Pick one per run, or set a default in defaults.runtime:

run(
    task={"entrypoint": "train.py"},
    provider="runpod",
    gpus="A100:8",
    runtime="torchrun",   # "ray" | "local" | provider default if omitted
)

torchrun (DDP)

With gpus="A100:8", gpu-train launches torchrun with --nproc_per_node=8 on the box, so your script runs one process per GPU. Write train.py as a normal DDP entrypoint that reads LOCAL_RANK / RANK / WORLD_SIZE from the environment.

Ray

Install the [ray] extra. The Ray backend starts a head node inside the provider and submits your task to it — useful for non-DDP parallelism or Ray-native workloads.

Multi-node

Request more than one node with nodes:

run(task={"entrypoint": "train.py"}, provider="runpod", gpus="A100:8", nodes=2)

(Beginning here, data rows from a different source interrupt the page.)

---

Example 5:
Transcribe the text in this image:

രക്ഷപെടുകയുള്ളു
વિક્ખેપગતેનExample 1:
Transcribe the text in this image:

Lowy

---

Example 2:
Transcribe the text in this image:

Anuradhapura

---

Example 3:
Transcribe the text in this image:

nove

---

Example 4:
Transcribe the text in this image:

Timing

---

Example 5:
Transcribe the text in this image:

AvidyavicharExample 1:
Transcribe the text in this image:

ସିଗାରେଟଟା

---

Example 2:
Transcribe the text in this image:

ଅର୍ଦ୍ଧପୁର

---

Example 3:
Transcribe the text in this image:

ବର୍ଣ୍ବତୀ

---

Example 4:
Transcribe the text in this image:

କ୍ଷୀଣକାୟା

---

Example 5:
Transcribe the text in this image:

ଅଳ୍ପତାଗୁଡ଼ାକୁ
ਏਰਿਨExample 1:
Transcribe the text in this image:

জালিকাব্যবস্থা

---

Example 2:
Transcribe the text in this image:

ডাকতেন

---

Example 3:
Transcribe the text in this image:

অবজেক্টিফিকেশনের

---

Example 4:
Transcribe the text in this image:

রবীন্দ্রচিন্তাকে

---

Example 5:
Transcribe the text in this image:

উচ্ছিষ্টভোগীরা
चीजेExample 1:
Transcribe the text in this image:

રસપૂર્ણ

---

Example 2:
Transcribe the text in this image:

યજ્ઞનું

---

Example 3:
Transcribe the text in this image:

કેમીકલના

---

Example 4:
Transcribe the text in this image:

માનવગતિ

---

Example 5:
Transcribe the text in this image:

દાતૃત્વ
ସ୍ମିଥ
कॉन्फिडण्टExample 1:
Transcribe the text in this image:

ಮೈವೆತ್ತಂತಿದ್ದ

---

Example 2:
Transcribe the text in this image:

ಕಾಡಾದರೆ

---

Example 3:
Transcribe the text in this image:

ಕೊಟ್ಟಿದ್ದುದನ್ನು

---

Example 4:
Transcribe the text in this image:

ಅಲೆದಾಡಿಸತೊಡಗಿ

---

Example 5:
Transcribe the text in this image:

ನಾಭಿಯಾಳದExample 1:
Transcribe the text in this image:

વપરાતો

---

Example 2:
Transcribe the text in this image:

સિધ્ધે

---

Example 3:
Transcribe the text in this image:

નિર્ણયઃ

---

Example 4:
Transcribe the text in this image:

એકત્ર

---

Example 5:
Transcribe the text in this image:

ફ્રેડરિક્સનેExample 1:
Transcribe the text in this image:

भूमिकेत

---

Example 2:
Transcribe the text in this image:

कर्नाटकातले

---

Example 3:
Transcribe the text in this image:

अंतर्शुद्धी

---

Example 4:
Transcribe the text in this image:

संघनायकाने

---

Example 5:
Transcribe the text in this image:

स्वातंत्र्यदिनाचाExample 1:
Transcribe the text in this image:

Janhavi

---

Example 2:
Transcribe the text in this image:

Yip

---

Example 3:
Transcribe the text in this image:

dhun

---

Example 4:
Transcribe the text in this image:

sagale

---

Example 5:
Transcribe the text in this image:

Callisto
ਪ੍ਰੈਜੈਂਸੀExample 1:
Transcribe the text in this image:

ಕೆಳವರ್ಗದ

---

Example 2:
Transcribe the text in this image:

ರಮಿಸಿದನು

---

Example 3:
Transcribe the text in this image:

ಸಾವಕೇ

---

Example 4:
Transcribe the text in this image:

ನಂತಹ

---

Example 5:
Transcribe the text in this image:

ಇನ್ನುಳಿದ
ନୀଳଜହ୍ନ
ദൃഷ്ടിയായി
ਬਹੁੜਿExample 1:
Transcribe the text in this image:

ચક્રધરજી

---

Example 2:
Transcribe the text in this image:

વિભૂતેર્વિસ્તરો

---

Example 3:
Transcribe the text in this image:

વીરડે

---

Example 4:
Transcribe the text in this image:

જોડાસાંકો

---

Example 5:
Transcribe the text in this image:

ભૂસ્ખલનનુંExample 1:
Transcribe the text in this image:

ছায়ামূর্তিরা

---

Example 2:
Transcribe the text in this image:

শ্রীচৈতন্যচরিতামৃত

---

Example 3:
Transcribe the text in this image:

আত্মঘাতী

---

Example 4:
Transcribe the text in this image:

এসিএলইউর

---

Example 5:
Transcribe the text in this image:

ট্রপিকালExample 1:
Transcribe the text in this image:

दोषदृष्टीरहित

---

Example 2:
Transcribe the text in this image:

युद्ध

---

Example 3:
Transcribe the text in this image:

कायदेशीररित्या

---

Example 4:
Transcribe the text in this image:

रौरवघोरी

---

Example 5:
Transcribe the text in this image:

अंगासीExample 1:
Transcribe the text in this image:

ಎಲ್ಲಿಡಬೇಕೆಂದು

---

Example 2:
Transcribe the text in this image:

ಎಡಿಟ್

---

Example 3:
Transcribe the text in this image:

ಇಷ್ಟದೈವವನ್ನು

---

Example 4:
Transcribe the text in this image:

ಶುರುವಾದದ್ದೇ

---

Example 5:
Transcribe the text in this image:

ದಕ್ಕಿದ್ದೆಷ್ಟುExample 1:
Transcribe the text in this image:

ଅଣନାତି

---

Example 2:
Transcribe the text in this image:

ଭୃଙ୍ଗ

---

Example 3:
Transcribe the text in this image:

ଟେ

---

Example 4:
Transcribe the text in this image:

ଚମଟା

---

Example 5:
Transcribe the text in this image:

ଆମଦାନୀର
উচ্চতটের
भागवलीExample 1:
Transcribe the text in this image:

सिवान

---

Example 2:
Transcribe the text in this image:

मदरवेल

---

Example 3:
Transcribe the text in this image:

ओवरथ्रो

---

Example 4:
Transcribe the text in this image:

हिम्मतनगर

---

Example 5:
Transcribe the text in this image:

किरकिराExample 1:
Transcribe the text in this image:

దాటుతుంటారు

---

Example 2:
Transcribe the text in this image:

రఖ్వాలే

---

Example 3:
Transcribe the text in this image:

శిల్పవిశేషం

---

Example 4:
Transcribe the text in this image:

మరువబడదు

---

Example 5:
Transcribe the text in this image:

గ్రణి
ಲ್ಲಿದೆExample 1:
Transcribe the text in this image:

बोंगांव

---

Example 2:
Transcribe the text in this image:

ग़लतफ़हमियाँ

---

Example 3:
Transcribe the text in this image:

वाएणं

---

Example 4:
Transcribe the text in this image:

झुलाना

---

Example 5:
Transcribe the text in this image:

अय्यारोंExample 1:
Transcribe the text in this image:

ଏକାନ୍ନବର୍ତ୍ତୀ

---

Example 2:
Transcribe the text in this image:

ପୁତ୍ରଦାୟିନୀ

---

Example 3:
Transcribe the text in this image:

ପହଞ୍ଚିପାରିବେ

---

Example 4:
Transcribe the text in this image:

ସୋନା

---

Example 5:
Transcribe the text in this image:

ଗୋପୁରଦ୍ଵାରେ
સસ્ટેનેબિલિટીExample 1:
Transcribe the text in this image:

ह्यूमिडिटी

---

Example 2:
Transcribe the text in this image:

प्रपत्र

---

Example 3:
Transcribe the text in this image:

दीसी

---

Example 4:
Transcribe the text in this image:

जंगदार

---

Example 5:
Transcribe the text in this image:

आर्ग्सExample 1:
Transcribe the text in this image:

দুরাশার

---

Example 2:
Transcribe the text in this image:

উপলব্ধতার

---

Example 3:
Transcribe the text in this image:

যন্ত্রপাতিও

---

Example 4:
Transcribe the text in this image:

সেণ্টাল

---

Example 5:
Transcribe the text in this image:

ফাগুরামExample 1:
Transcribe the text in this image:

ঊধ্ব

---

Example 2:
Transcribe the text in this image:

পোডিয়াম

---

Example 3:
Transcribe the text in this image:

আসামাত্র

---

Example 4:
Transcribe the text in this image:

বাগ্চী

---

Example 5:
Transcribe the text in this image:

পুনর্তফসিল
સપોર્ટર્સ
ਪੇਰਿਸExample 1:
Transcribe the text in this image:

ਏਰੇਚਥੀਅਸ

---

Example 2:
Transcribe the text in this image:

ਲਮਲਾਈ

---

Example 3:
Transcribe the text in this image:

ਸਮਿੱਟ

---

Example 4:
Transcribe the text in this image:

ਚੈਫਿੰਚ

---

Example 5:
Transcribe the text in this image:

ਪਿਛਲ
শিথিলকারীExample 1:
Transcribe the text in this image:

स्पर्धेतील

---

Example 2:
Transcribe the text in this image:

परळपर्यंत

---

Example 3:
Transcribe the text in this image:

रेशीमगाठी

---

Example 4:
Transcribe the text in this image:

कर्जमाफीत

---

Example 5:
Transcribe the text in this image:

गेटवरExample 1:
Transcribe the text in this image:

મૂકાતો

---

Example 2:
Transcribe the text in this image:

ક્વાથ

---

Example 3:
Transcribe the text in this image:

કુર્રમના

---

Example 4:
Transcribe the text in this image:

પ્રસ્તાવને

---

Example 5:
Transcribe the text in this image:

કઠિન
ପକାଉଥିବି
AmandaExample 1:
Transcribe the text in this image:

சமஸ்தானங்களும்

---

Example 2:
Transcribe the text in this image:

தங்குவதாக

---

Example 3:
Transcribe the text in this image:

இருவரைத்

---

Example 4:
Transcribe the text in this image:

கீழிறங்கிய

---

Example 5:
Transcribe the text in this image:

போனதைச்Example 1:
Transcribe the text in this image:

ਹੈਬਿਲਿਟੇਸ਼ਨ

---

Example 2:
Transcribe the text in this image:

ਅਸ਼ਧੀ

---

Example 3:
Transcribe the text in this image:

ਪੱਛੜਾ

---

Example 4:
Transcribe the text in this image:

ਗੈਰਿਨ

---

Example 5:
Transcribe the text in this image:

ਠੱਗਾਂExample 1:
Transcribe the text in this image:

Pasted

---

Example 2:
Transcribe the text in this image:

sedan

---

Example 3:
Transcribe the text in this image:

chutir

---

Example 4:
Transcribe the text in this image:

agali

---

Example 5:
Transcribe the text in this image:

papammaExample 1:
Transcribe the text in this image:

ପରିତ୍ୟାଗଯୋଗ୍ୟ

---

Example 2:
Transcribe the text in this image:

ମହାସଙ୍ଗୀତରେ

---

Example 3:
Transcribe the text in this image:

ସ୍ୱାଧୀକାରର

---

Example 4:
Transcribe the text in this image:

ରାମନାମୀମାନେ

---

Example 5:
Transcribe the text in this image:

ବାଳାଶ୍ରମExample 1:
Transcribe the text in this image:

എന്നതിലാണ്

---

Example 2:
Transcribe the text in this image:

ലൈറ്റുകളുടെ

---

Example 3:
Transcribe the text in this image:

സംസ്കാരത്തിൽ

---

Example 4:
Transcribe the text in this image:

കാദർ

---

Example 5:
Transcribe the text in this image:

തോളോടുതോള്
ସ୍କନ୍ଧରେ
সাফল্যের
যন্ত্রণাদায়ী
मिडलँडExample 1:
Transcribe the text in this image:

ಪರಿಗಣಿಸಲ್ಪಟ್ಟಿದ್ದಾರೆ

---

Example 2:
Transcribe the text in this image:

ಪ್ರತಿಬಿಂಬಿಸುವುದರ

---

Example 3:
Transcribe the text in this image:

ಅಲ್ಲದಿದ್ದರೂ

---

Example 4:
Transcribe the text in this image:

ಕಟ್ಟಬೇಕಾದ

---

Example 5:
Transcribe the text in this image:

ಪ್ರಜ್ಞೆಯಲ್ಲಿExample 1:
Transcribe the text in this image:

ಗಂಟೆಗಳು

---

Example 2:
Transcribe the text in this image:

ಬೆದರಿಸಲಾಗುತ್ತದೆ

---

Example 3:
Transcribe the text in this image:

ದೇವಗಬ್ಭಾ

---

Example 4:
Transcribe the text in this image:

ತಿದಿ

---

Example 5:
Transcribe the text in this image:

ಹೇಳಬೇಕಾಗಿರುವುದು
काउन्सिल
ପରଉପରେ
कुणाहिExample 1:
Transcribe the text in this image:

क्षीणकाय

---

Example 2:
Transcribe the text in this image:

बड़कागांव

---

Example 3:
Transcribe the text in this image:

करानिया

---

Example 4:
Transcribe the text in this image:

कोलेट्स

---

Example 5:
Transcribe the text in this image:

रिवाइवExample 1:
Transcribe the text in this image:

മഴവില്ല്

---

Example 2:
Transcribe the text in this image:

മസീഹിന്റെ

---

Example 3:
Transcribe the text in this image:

Multi-node support depends on the provider's catalog entry advertising supports_multinode. The rendezvous (master address/port, node rank) is wired up for you across the rented nodes.

Dependencies

Declare environment setup in the task's deps so the box is ready before launch:

run(
    task={
        "entrypoint": "train.py",
        "deps": {
            "requirements": ["torch==2.4.0", "transformers"],
            # or: "requirements_file": "requirements.txt",
            "setup": ["apt-get install -y git"],
        },
    },
    provider="runpod",
    gpus="A100:4",
)

gpu-train rsyncs your project_dir to the box, runs setup commands, then pip installs your requirements before launching the entrypoint.